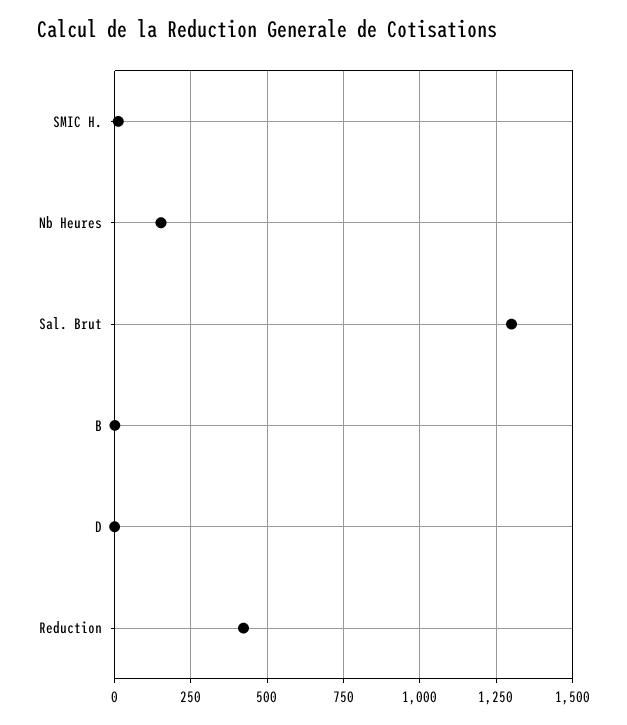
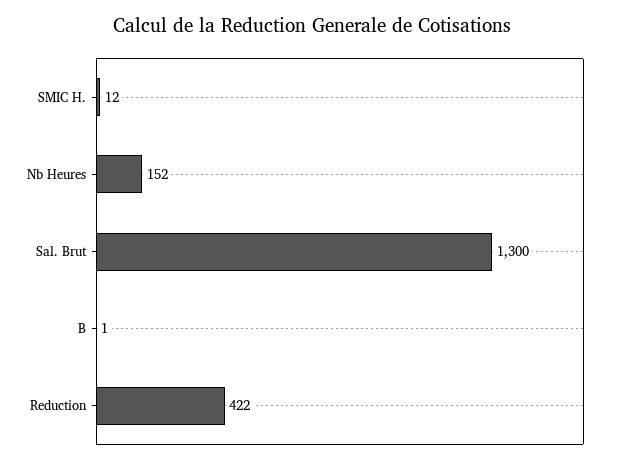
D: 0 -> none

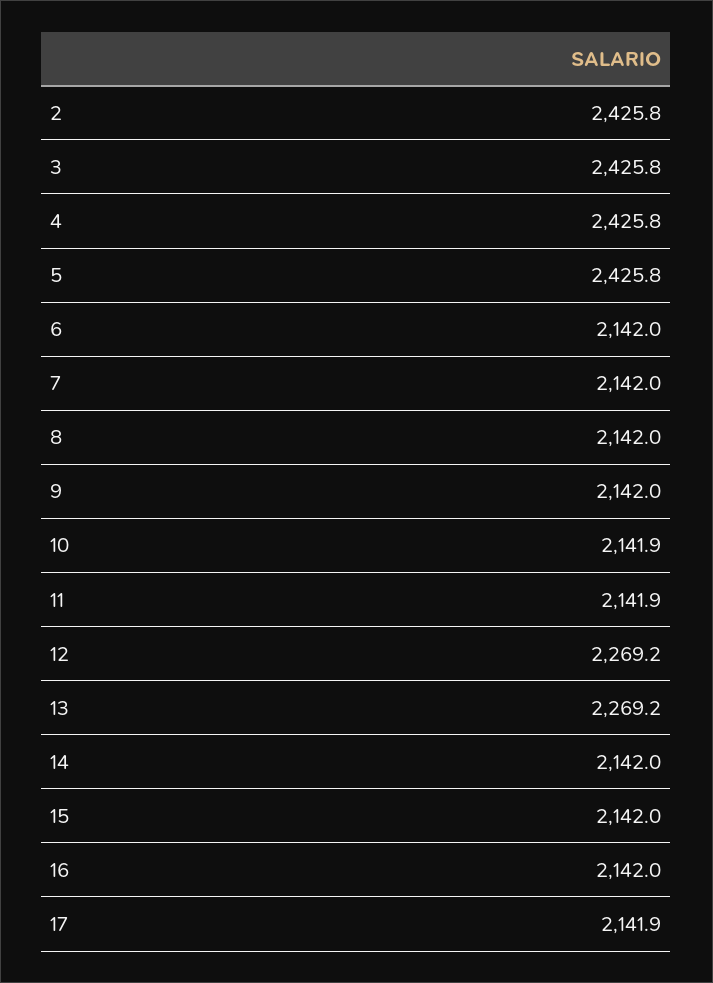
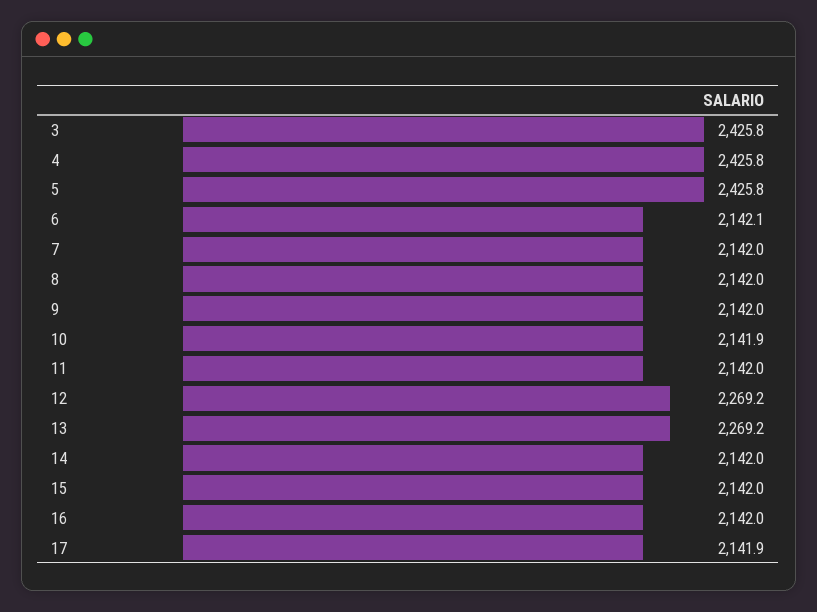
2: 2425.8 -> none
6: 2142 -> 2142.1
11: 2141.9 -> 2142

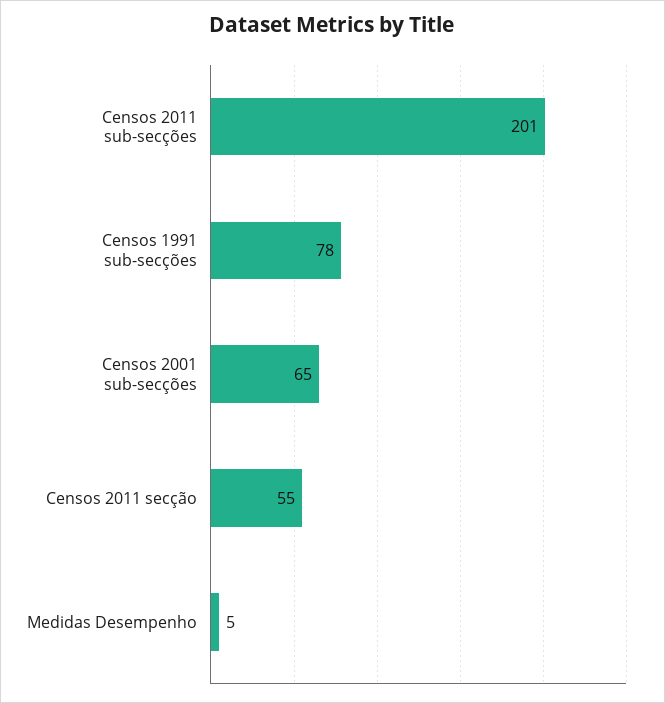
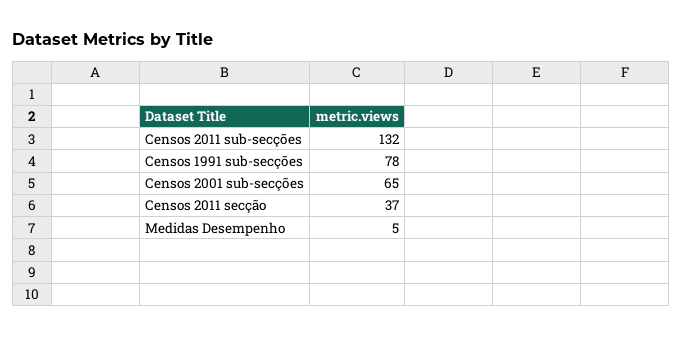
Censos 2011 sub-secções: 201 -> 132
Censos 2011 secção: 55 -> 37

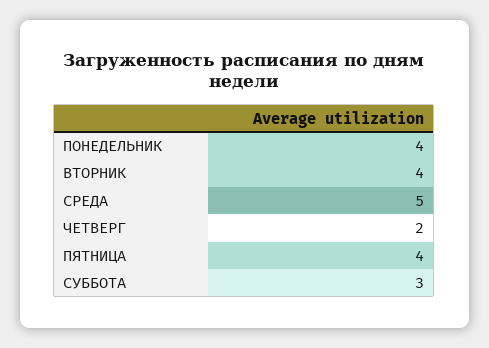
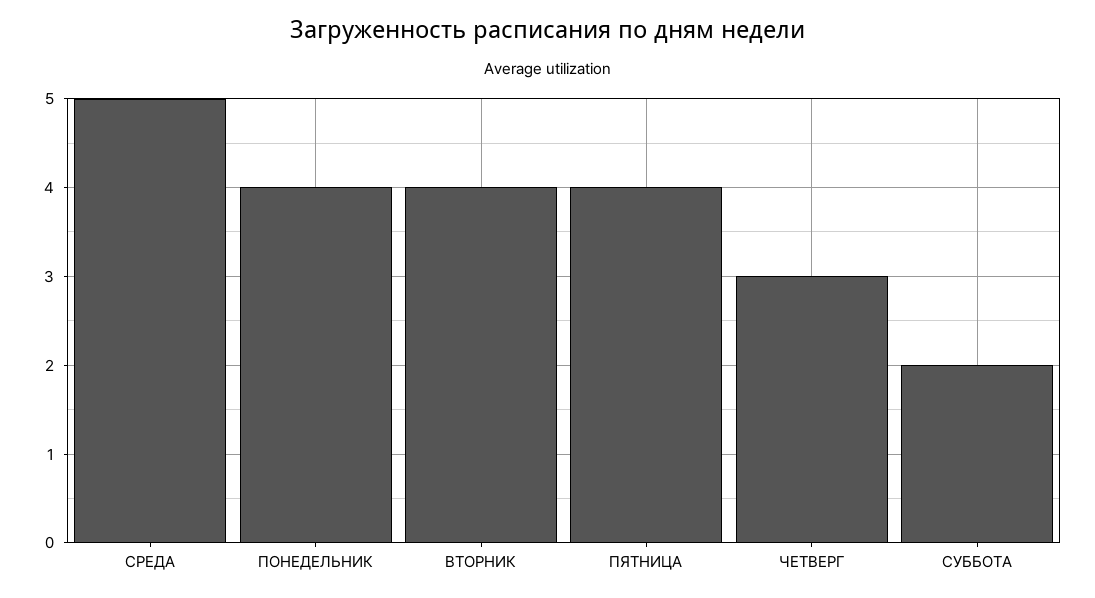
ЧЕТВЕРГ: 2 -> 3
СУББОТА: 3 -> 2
========================================================================
• Exercise:
Images are to be left out when the records above are written out again exactly.

• Solution:
D: 0 -> none

2: 2425.8 -> none
6: 2142 -> 2142.1
11: 2141.9 -> 2142

Censos 2011 sub-secções: 201 -> 132
Censos 2011 secção: 55 -> 37

ЧЕТВЕРГ: 2 -> 3
СУББОТА: 3 -> 2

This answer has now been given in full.